Beyond repugnant odors, there's the sticky-slick splatter on the floor (please, God, let that be urine). The kid who slows the line because he's too scared to pee. The loaded dude who could set off a breathalyzer from across the room … yet is blithely content to exhale in your face.

Then there's the sink itself.

Jorge Posada & Mariano Rivera
Mariano doesn't mind shaking Jorge's hand -- and he knows what Jorge does.

Nietzsche once said that when the truth is shallow, the enlightened man dislikes wading into its waters. Ditto for the shallow waters of a stadium sink. Clogged and wet, loaded with loogies, surrounded by indeterminate bits of towel and tissue, they're the last place a faint-of-heart, hygiene-conscious individual wants to stick his hands, elbows or any other bodily appendage.

Honestly, it wouldn't be surprising if Michael Douglas' head emerged from the murky, backed-up water -- eyes crazed, hair slicked back like Gordon Gekko.

The horror. Oh, the horror.

As for soap dispensers? Forget it. Hybrid cars are refilled more often. Perhaps the fearless Soap and Detergent Association can crack down on that. Or maybe they can do something about the paper towels, which always seem to have entered the Federal Witness Protection Program.

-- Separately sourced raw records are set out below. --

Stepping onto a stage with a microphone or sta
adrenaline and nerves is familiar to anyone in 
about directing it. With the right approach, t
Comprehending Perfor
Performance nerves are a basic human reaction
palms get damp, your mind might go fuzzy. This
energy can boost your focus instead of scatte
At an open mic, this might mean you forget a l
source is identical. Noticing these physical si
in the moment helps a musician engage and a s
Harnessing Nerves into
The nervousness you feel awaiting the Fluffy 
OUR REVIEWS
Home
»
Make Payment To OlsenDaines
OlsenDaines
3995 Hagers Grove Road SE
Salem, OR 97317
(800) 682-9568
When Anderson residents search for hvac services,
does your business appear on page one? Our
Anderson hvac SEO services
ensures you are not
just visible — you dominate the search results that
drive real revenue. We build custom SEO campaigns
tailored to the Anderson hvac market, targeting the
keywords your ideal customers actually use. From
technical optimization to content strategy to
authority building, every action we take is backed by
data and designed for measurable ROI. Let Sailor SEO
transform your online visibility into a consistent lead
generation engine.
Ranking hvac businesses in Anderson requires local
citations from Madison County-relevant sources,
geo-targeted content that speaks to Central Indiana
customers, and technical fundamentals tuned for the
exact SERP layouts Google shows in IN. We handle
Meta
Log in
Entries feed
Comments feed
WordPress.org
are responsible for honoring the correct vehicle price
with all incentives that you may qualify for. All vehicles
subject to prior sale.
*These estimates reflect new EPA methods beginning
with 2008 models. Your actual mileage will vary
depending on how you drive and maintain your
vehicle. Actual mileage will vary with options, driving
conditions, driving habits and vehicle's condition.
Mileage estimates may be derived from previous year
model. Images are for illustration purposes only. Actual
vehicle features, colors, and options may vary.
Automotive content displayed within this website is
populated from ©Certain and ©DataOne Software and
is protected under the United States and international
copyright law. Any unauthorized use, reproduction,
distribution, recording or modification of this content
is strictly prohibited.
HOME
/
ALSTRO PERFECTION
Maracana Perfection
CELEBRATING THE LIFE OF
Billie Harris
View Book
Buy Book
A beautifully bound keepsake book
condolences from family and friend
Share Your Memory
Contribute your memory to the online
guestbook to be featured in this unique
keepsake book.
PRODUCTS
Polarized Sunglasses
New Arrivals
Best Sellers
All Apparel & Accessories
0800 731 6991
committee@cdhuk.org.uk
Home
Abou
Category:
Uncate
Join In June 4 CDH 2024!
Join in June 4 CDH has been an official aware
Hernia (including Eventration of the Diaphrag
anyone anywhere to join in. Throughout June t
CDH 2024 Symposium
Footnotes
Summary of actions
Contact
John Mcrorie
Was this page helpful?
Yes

Just once, I'd like to dry my hands without: (a) missing the play of the game while grappling with an underpowered air dryer; (b) using my pockets; (c) staring wistfully at the crumpled paper towels overflowing from the trash, a single, noble tear running down my cheek.

Also remember that while oft-touched bathroom objects -- like, say, a faucet handle -- harbor germs and disease, urine produced by a healthy person is both sterile and nontoxic. This isn't "Alien"; a few errant drops aren't going to melt through the floor. Or your fingers.

To the contrary, baseball stars Moises Alou and Jorge Posada intentionally whiz on their own hands. The reason? Better batting grips. According to Posada, urine "keeps your hands from getting callused and cracking."

Hmmm. Seen any recent studies sponsored by the American Academy of Dermatology and the Cosmetic, Toiletry and Fragrance Association, decrying an epidemic of cracked, callused hands?

Me neither. Now we know why.

As for the AMS/SDA's hand-wringing over hand-washing, it's much ado about very little. Do icky male sports fans neglect to wash up? No doubt. Thing is, we have some good reasons. And not just in Atlanta.